Mr Howe Davies said, “We have committed to spending half to a million pounds over the next two years. There are a number of things we are doing. We are, over time, going to change the road layout of the port just to allow better access and use of space, both for passengers and freight.”

“Another thing we have done is to install a new weighbridge. We have always had a weighbridge to weigh freight as it comes in, and that has been relocated to change the flow of traffic.”

“The fright drivers’ lounge is opening on Monday and looks at lot better. When Louis Dreyfus took over the ferry at Newhaven port in March it was a pretty horrible place to go and a number of freight drivers wouldn’t even go there.”
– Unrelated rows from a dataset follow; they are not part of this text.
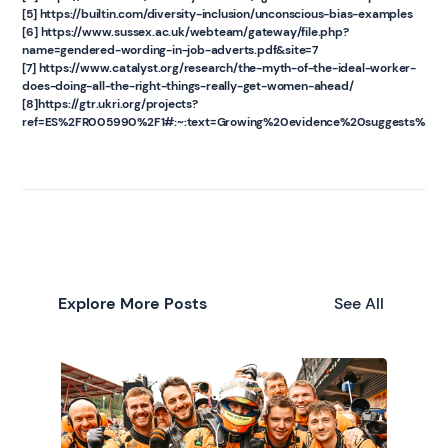
[5] https://builtin.com/diversity-inclusion/unconscious-bias-examples
[6] https://www.sussex.ac.uk/webteam/gateway/file.php?
name=gendered-wording-in-job-adverts.pdf&site=7
[7] https://www.catalyst.org/research/the-myth-of-the-ideal-worker-
does-doing-all-the-right-things-really-get-women-ahead/
[8]https://gtr.ukri.org/projects?
ref=ES%2FR005990%2F1#:~:text=Growing%20evidence%20suggests%20tha
Explore More Posts
See All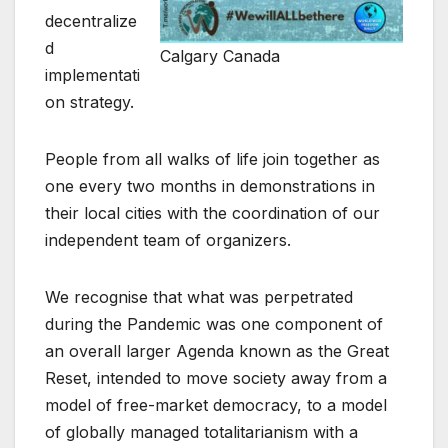
decentralize
d
Calgary Canada
implementati
on strategy.
People from all walks of life join together as
one every two months in demonstrations in
their local cities with the coordination of our
independent team of organizers.
We recognise that what was perpetrated
during the Pandemic was one component of
an overall larger Agenda known as the Great
Reset, intended to move society away from a
model of free-market democracy, to a model
of globally managed totalitarianism with a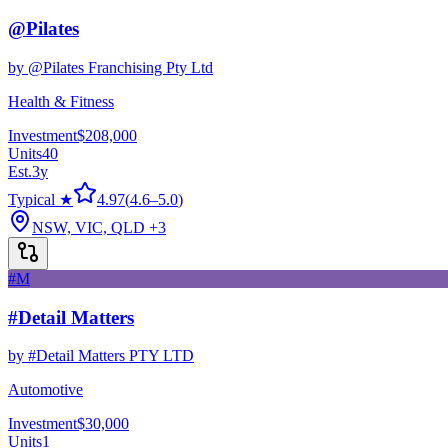
@Pilates
by
@Pilates Franchising Pty Ltd
Health & Fitness
Investment
$208,000
Units
40
Est.
3
y
Typical ★
4.97
(
4.6
–
5.0
)
NSW, VIC, QLD
+3
#M
#Detail Matters
by
#Detail Matters PTY LTD
Automotive
Investment
$30,000
Units
1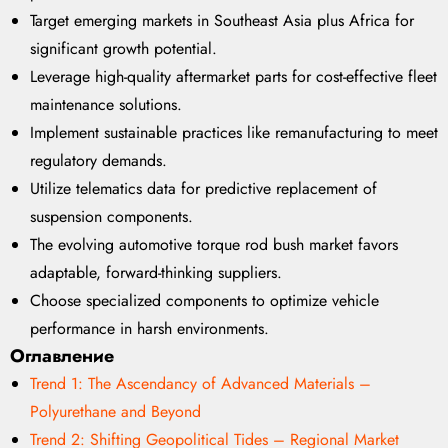
Target emerging markets in Southeast Asia plus Africa for
significant growth potential.
Leverage high-quality aftermarket parts for cost-effective fleet
maintenance solutions.
Implement sustainable practices like remanufacturing to meet
regulatory demands.
Utilize telematics data for predictive replacement of
suspension components.
The evolving automotive torque rod bush market favors
adaptable, forward-thinking suppliers.
Choose specialized components to optimize vehicle
performance in harsh environments.
Оглавление
Trend 1: The Ascendancy of Advanced Materials –
Polyurethane and Beyond
Trend 2: Shifting Geopolitical Tides – Regional Market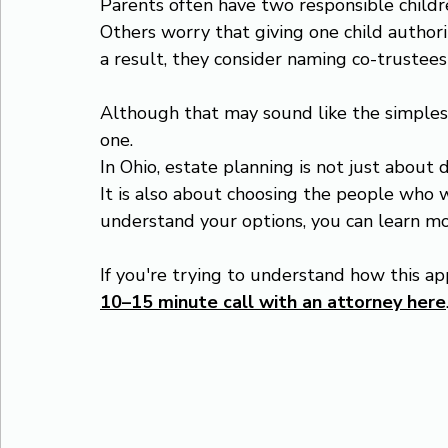
Parents often have two responsible childr
Others worry that giving one child author
a result, they consider naming co-trustees
Although that may sound like the simplest 
one.
In Ohio, estate planning is not just about 
It is also about choosing the people who wi
understand your options, you can learn m
If you're trying to understand how this app
10–15 minute call with an attorney here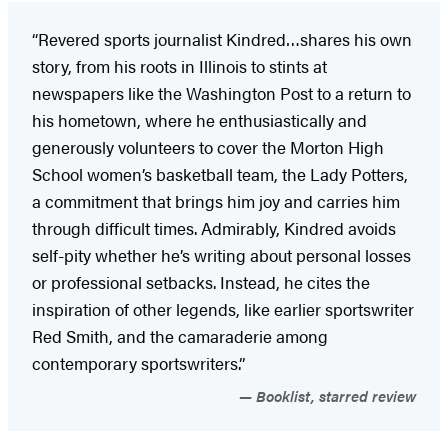
“Revered sports journalist Kindred…shares his own
story, from his roots in Illinois to stints at
newspapers like the Washington Post to a return to
his hometown, where he enthusiastically and
generously volunteers to cover the Morton High
School women’s basketball team, the Lady Potters,
a commitment that brings him joy and carries him
through difficult times. Admirably, Kindred avoids
self-pity whether he’s writing about personal losses
or professional setbacks. Instead, he cites the
inspiration of other legends, like earlier sportswriter
Red Smith, and the camaraderie among
contemporary sportswriters.”
Booklist, starred review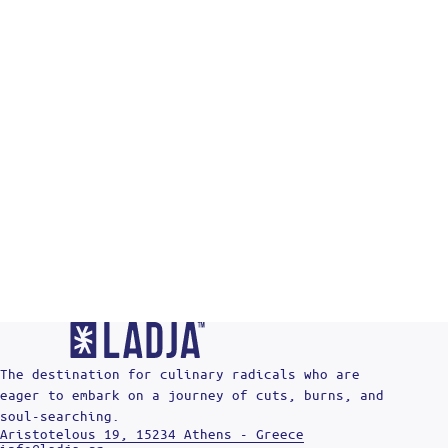
Re
The destination for culinary radicals who are
eager to embark on a journey of cuts, burns, and
soul-searching.
Aristotelous 19, 15234 Athens - Greece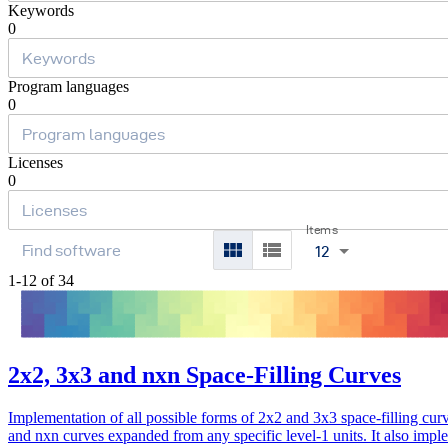
Keywords
0
Program languages
0
Licenses
0
Items
12
1-12 of 34
2x2, 3x3 and nxn Space-Filling Curves
Implementation of all possible forms of 2x2 and 3x3 space-filling cur
and nxn curves expanded from any specific level-1 units. It also impl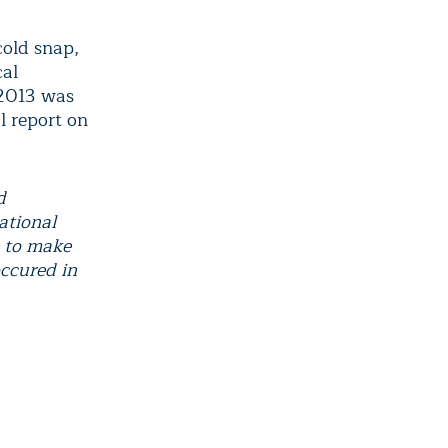
cold snap,
cal
 2013 was
l report on
d
ational
 to make
occured in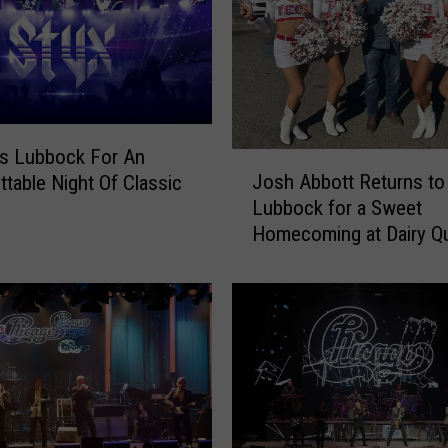
c
C
o
m
e
s
t
ts Lubbock For An
J
o
Josh Abbott Returns to
ttable Night Of Classic
o
L
Lubbock for a Sweet
s
u
Homecoming at Dairy Q
h
b
A
b
b
o
b
c
o
k
t
W
t
i
R
t
e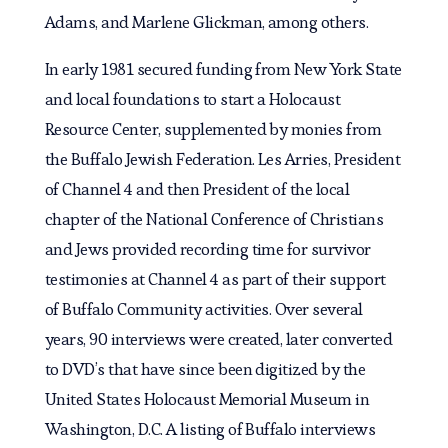
Adams, and Marlene Glickman, among others.
In early 1981 secured funding from New York State
and local foundations to start a Holocaust
Resource Center, supplemented by monies from
the Buffalo Jewish Federation. Les Arries, President
of Channel 4 and then President of the local
chapter of the National Conference of Christians
and Jews provided recording time for survivor
testimonies at Channel 4 as part of their support
of Buffalo Community activities. Over several
years, 90 interviews were created, later converted
to DVD’s that have since been digitized by the
United States Holocaust Memorial Museum in
Washington, D.C. A listing of Buffalo interviews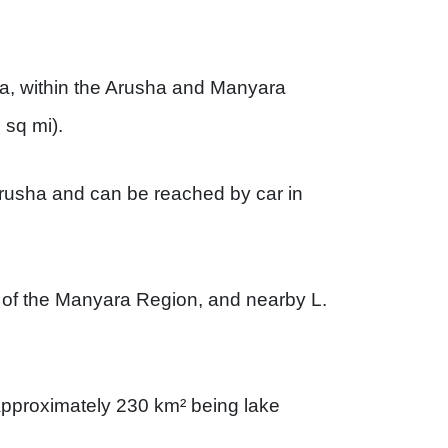
ia, within the Arusha and Manyara
 sq mi).
rusha and can be reached by car in
al of the Manyara Region, and nearby L.
approximately 230 km² being lake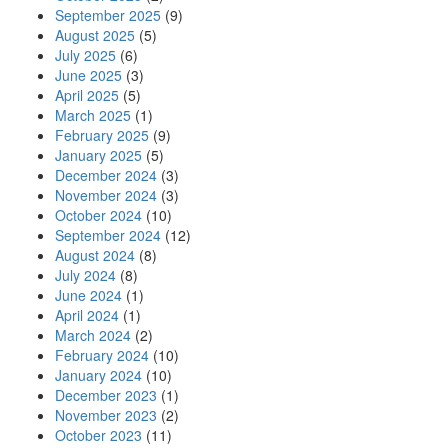
September 2025
(9)
August 2025
(5)
July 2025
(6)
June 2025
(3)
April 2025
(5)
March 2025
(1)
February 2025
(9)
January 2025
(5)
December 2024
(3)
November 2024
(3)
October 2024
(10)
September 2024
(12)
August 2024
(8)
July 2024
(8)
June 2024
(1)
April 2024
(1)
March 2024
(2)
February 2024
(10)
January 2024
(10)
December 2023
(1)
November 2023
(2)
October 2023
(11)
“That is now completely re-done. It is basically a general facelift to the whole area”

--

Coupled with the increased number of sailings, and the high numbers of freight vehicles that I’ve seen at the port recently, looks like the Newhaven routes’ fortunes are at last taking a turn for the better.  

Andy G


----------



## newda898 (Jun 23, 2005)

Sounds pretty good - I'm getting a bit confused here. What terminal are they going to use now then? Is it the old Hoverspeed one, or the Transmanche one further up the dock?


----------



## meechingman (Feb 20, 2005)

No point in using the South Terminal and bussing pax up to the north one, then back down to the ship! Use just the north one and seriously do it up.


----------



## Pilot mac (Jun 28, 2005)

From what I saw last summer it will take a lot more than a million to sort out! Still, youve got to start somewhere I suppose!

Dave


----------



## manolito_1 (Jun 19, 2006)

I agrree it will cost more than a million as the East quay is in a very poor state,especially where the scrap heap is,Oakdene developers have just submitted new plans for the developement of east quay and the marina.Plans look very nice -hope it goes ahead.
regards Malcolm


----------